Directions:
Copy the items from the line with "phylum: Chordata" through the line with "genus: Cordyline", replacing "common name" with "vernacular name" and keeping everything else unchanged. Leave the pictures out of your answer.

Given records:
——

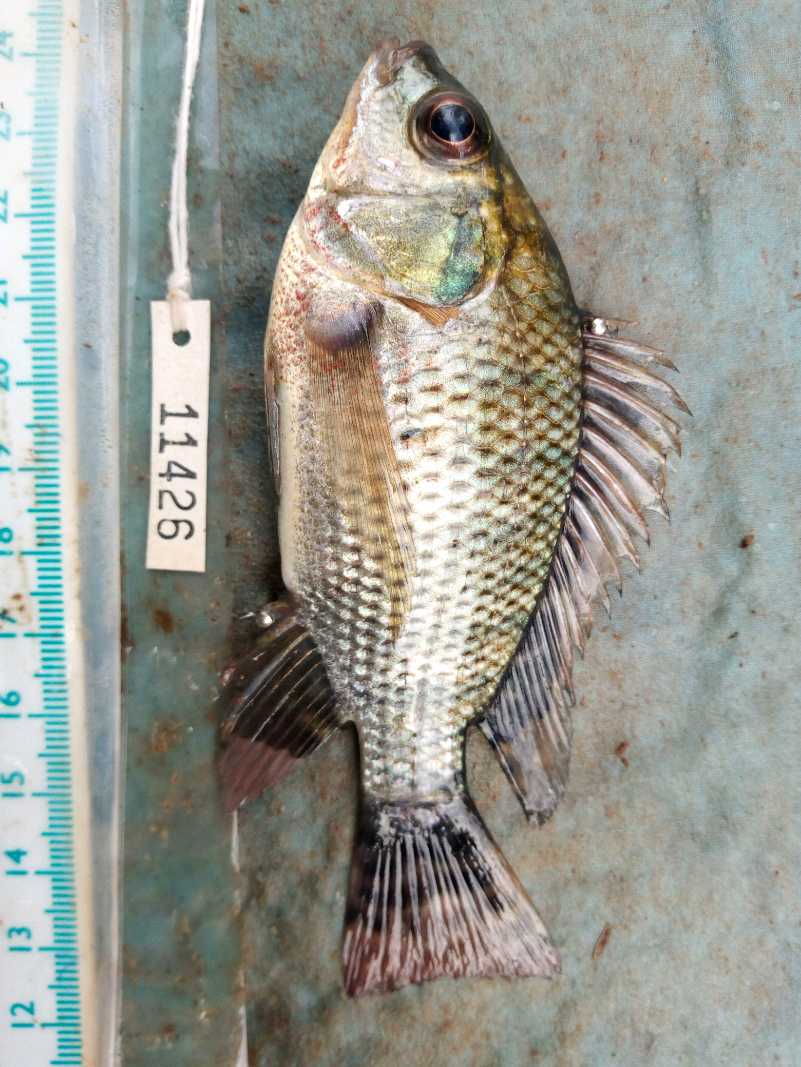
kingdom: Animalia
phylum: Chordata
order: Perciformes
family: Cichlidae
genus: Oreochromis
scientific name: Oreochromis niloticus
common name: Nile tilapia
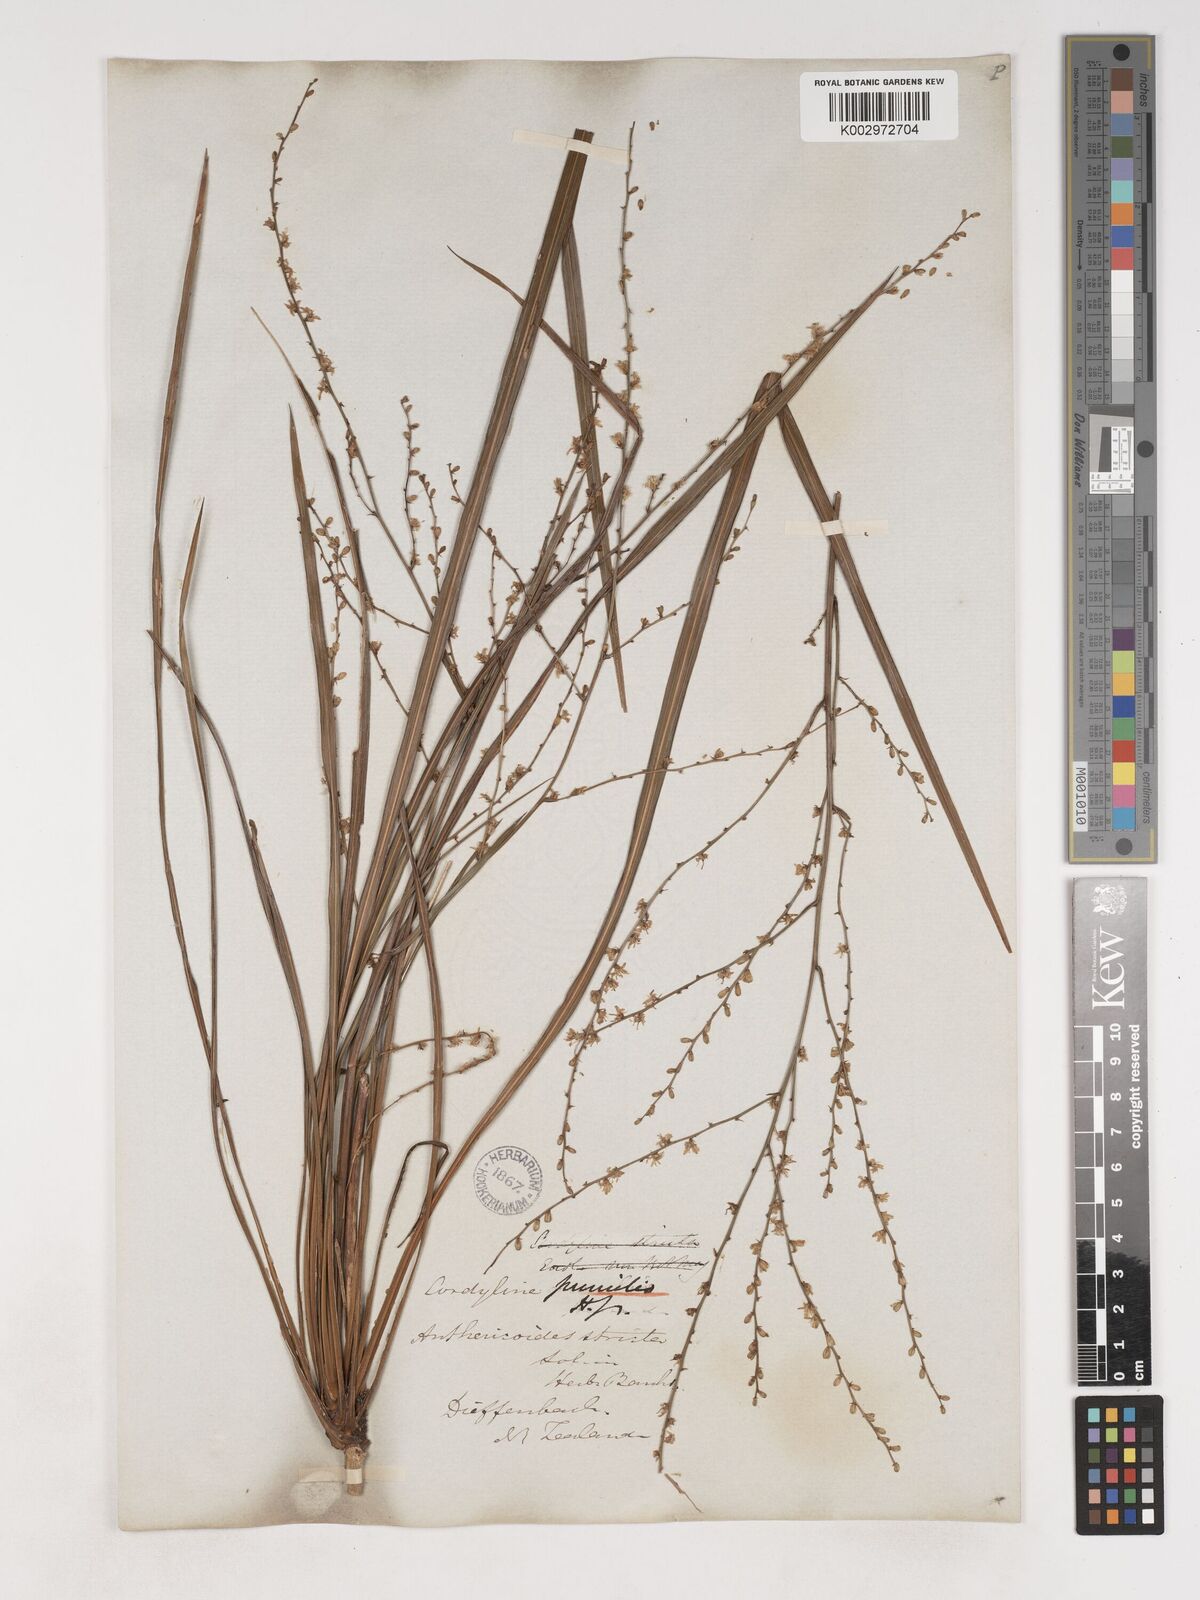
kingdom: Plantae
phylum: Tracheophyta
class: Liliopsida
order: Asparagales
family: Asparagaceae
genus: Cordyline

——

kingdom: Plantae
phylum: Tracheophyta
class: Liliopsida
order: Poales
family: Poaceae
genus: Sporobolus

——

Final answer:
phylum: Chordata
order: Perciformes
family: Cichlidae
genus: Oreochromis
scientific name: Oreochromis niloticus
vernacular name: Nile tilapia
kingdom: Plantae
phylum: Tracheophyta
class: Liliopsida
order: Asparagales
family: Asparagaceae
genus: Cordyline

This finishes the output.